- _Data for processing_:

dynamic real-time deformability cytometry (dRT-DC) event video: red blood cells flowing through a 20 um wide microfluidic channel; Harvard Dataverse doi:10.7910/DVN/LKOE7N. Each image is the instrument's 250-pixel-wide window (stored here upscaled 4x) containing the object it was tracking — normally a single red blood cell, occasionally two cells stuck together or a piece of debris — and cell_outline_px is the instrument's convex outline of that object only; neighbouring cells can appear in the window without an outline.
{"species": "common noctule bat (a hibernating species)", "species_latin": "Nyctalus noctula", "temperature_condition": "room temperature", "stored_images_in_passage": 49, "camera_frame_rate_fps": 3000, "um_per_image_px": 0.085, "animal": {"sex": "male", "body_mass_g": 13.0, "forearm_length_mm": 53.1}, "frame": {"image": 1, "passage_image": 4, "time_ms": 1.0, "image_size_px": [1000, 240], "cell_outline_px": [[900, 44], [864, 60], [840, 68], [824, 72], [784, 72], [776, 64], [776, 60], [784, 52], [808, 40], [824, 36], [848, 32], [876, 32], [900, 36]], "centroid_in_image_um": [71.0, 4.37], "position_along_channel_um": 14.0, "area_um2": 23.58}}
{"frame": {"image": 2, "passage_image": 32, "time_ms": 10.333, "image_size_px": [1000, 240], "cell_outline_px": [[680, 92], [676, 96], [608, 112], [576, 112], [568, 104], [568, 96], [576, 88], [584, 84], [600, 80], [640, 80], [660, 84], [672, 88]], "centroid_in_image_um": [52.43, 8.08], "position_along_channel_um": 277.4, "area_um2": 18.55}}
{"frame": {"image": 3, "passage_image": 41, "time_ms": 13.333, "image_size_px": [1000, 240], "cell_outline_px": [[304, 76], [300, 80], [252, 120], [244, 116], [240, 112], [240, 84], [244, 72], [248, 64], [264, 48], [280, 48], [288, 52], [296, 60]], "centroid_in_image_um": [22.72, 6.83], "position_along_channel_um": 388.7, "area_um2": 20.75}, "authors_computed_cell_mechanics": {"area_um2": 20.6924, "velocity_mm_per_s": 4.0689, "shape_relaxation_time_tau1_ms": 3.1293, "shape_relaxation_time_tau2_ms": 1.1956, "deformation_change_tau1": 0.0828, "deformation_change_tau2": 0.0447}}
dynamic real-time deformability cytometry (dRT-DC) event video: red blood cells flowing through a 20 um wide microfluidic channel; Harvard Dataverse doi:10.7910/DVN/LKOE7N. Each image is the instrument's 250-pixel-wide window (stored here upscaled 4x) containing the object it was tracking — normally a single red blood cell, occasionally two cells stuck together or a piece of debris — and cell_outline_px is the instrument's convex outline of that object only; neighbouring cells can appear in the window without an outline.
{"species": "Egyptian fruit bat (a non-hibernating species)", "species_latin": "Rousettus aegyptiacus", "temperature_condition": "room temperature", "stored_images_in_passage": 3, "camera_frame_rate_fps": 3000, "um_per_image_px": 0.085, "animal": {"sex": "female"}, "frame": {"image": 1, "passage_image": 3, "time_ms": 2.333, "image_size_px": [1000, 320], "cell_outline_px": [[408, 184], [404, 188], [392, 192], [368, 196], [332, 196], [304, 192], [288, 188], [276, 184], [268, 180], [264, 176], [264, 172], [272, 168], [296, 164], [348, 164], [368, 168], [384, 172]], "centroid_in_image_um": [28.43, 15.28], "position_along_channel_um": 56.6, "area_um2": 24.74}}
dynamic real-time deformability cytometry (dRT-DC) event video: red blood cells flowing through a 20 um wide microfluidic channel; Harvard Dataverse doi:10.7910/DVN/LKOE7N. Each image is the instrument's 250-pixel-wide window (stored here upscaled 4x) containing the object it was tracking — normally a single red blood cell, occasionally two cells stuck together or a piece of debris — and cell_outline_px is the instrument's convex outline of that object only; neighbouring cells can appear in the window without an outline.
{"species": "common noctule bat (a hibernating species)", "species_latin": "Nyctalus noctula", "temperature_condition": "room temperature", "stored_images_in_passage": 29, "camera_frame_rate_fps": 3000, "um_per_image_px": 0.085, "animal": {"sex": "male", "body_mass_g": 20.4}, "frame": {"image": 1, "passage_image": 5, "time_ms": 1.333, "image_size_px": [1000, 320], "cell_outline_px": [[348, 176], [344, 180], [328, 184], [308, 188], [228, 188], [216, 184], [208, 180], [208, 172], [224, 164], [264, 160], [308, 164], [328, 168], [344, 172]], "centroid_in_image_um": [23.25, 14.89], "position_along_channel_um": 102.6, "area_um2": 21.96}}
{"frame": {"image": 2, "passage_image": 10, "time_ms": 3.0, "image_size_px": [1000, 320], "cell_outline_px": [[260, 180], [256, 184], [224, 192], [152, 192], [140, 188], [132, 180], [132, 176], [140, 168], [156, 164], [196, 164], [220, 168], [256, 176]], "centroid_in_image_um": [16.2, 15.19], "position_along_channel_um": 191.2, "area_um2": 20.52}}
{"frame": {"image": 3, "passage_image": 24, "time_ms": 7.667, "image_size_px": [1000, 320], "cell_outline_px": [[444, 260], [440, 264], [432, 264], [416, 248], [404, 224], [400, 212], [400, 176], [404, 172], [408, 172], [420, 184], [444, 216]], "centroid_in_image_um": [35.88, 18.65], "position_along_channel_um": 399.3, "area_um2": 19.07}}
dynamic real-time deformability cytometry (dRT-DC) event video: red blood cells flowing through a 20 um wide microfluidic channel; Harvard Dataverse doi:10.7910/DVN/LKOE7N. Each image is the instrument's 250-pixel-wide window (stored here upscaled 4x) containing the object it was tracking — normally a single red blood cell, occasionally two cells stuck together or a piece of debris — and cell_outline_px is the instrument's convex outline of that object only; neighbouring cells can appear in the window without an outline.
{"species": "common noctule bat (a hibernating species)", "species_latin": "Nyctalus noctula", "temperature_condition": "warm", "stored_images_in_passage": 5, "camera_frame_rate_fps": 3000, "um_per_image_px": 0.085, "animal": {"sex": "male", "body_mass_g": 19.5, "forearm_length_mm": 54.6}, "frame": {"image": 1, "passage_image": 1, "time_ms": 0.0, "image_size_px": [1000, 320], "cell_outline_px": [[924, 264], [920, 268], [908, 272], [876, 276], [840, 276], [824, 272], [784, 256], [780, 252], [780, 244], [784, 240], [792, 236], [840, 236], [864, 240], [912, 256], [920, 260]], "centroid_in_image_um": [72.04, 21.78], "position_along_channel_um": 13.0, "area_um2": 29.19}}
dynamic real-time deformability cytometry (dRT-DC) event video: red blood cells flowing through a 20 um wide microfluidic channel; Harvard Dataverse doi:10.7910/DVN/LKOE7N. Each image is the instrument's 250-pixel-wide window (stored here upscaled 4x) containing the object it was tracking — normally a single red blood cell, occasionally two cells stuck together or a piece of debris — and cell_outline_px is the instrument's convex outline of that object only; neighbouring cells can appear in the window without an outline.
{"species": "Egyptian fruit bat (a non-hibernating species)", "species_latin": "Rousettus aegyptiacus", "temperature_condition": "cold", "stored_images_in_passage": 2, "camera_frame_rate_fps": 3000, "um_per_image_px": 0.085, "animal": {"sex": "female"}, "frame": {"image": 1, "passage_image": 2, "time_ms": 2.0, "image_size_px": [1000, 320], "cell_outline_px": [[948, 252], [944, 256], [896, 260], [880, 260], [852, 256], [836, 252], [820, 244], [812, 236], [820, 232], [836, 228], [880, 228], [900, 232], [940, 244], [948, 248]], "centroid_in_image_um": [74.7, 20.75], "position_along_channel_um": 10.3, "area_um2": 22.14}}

- _Problem requirements_: Return all of the data word for word.

- _Output_:
dynamic real-time deformability cytometry (dRT-DC) event video: red blood cells flowing through a 20 um wide microfluidic channel; Harvard Dataverse doi:10.7910/DVN/LKOE7N. Each image is the instrument's 250-pixel-wide window (stored here upscaled 4x) containing the object it was tracking — normally a single red blood cell, occasionally two cells stuck together or a piece of debris — and cell_outline_px is the instrument's convex outline of that object only; neighbouring cells can appear in the window without an outline.
{"species": "common noctule bat (a hibernating species)", "species_latin": "Nyctalus noctula", "temperature_condition": "room temperature", "stored_images_in_passage": 49, "camera_frame_rate_fps": 3000, "um_per_image_px": 0.085, "animal": {"sex": "male", "body_mass_g": 13.0, "forearm_length_mm": 53.1}, "frame": {"image": 1, "passage_image": 4, "time_ms": 1.0, "image_size_px": [1000, 240], "cell_outline_px": [[900, 44], [864, 60], [840, 68], [824, 72], [784, 72], [776, 64], [776, 60], [784, 52], [808, 40], [824, 36], [848, 32], [876, 32], [900, 36]], "centroid_in_image_um": [71.0, 4.37], "position_along_channel_um": 14.0, "area_um2": 23.58}}
{"frame": {"image": 2, "passage_image": 32, "time_ms": 10.333, "image_size_px": [1000, 240], "cell_outline_px": [[680, 92], [676, 96], [608, 112], [576, 112], [568, 104], [568, 96], [576, 88], [584, 84], [600, 80], [640, 80], [660, 84], [672, 88]], "centroid_in_image_um": [52.43, 8.08], "position_along_channel_um": 277.4, "area_um2": 18.55}}
{"frame": {"image": 3, "passage_image": 41, "time_ms": 13.333, "image_size_px": [1000, 240], "cell_outline_px": [[304, 76], [300, 80], [252, 120], [244, 116], [240, 112], [240, 84], [244, 72], [248, 64], [264, 48], [280, 48], [288, 52], [296, 60]], "centroid_in_image_um": [22.72, 6.83], "position_along_channel_um": 388.7, "area_um2": 20.75}, "authors_computed_cell_mechanics": {"area_um2": 20.6924, "velocity_mm_per_s": 4.0689, "shape_relaxation_time_tau1_ms": 3.1293, "shape_relaxation_time_tau2_ms": 1.1956, "deformation_change_tau1": 0.0828, "deformation_change_tau2": 0.0447}}
dynamic real-time deformability cytometry (dRT-DC) event video: red blood cells flowing through a 20 um wide microfluidic channel; Harvard Dataverse doi:10.7910/DVN/LKOE7N. Each image is the instrument's 250-pixel-wide window (stored here upscaled 4x) containing the object it was tracking — normally a single red blood cell, occasionally two cells stuck together or a piece of debris — and cell_outline_px is the instrument's convex outline of that object only; neighbouring cells can appear in the window without an outline.
{"species": "Egyptian fruit bat (a non-hibernating species)", "species_latin": "Rousettus aegyptiacus", "temperature_condition": "room temperature", "stored_images_in_passage": 3, "camera_frame_rate_fps": 3000, "um_per_image_px": 0.085, "animal": {"sex": "female"}, "frame": {"image": 1, "passage_image": 3, "time_ms": 2.333, "image_size_px": [1000, 320], "cell_outline_px": [[408, 184], [404, 188], [392, 192], [368, 196], [332, 196], [304, 192], [288, 188], [276, 184], [268, 180], [264, 176], [264, 172], [272, 168], [296, 164], [348, 164], [368, 168], [384, 172]], "centroid_in_image_um": [28.43, 15.28], "position_along_channel_um": 56.6, "area_um2": 24.74}}
dynamic real-time deformability cytometry (dRT-DC) event video: red blood cells flowing through a 20 um wide microfluidic channel; Harvard Dataverse doi:10.7910/DVN/LKOE7N. Each image is the instrument's 250-pixel-wide window (stored here upscaled 4x) containing the object it was tracking — normally a single red blood cell, occasionally two cells stuck together or a piece of debris — and cell_outline_px is the instrument's convex outline of that object only; neighbouring cells can appear in the window without an outline.
{"species": "common noctule bat (a hibernating species)", "species_latin": "Nyctalus noctula", "temperature_condition": "room temperature", "stored_images_in_passage": 29, "camera_frame_rate_fps": 3000, "um_per_image_px": 0.085, "animal": {"sex": "male", "body_mass_g": 20.4}, "frame": {"image": 1, "passage_image": 5, "time_ms": 1.333, "image_size_px": [1000, 320], "cell_outline_px": [[348, 176], [344, 180], [328, 184], [308, 188], [228, 188], [216, 184], [208, 180], [208, 172], [224, 164], [264, 160], [308, 164], [328, 168], [344, 172]], "centroid_in_image_um": [23.25, 14.89], "position_along_channel_um": 102.6, "area_um2": 21.96}}
{"frame": {"image": 2, "passage_image": 10, "time_ms": 3.0, "image_size_px": [1000, 320], "cell_outline_px": [[260, 180], [256, 184], [224, 192], [152, 192], [140, 188], [132, 180], [132, 176], [140, 168], [156, 164], [196, 164], [220, 168], [256, 176]], "centroid_in_image_um": [16.2, 15.19], "position_along_channel_um": 191.2, "area_um2": 20.52}}
{"frame": {"image": 3, "passage_image": 24, "time_ms": 7.667, "image_size_px": [1000, 320], "cell_outline_px": [[444, 260], [440, 264], [432, 264], [416, 248], [404, 224], [400, 212], [400, 176], [404, 172], [408, 172], [420, 184], [444, 216]], "centroid_in_image_um": [35.88, 18.65], "position_along_channel_um": 399.3, "area_um2": 19.07}}
dynamic real-time deformability cytometry (dRT-DC) event video: red blood cells flowing through a 20 um wide microfluidic channel; Harvard Dataverse doi:10.7910/DVN/LKOE7N. Each image is the instrument's 250-pixel-wide window (stored here upscaled 4x) containing the object it was tracking — normally a single red blood cell, occasionally two cells stuck together or a piece of debris — and cell_outline_px is the instrument's convex outline of that object only; neighbouring cells can appear in the window without an outline.
{"species": "common noctule bat (a hibernating species)", "species_latin": "Nyctalus noctula", "temperature_condition": "warm", "stored_images_in_passage": 5, "camera_frame_rate_fps": 3000, "um_per_image_px": 0.085, "animal": {"sex": "male", "body_mass_g": 19.5, "forearm_length_mm": 54.6}, "frame": {"image": 1, "passage_image": 1, "time_ms": 0.0, "image_size_px": [1000, 320], "cell_outline_px": [[924, 264], [920, 268], [908, 272], [876, 276], [840, 276], [824, 272], [784, 256], [780, 252], [780, 244], [784, 240], [792, 236], [840, 236], [864, 240], [912, 256], [920, 260]], "centroid_in_image_um": [72.04, 21.78], "position_along_channel_um": 13.0, "area_um2": 29.19}}
dynamic real-time deformability cytometry (dRT-DC) event video: red blood cells flowing through a 20 um wide microfluidic channel; Harvard Dataverse doi:10.7910/DVN/LKOE7N. Each image is the instrument's 250-pixel-wide window (stored here upscaled 4x) containing the object it was tracking — normally a single red blood cell, occasionally two cells stuck together or a piece of debris — and cell_outline_px is the instrument's convex outline of that object only; neighbouring cells can appear in the window without an outline.
{"species": "Egyptian fruit bat (a non-hibernating species)", "species_latin": "Rousettus aegyptiacus", "temperature_condition": "cold", "stored_images_in_passage": 2, "camera_frame_rate_fps": 3000, "um_per_image_px": 0.085, "animal": {"sex": "female"}, "frame": {"image": 1, "passage_image": 2, "time_ms": 2.0, "image_size_px": [1000, 320], "cell_outline_px": [[948, 252], [944, 256], [896, 260], [880, 260], [852, 256], [836, 252], [820, 244], [812, 236], [820, 232], [836, 228], [880, 228], [900, 232], [940, 244], [948, 248]], "centroid_in_image_um": [74.7, 20.75], "position_along_channel_um": 10.3, "area_um2": 22.14}}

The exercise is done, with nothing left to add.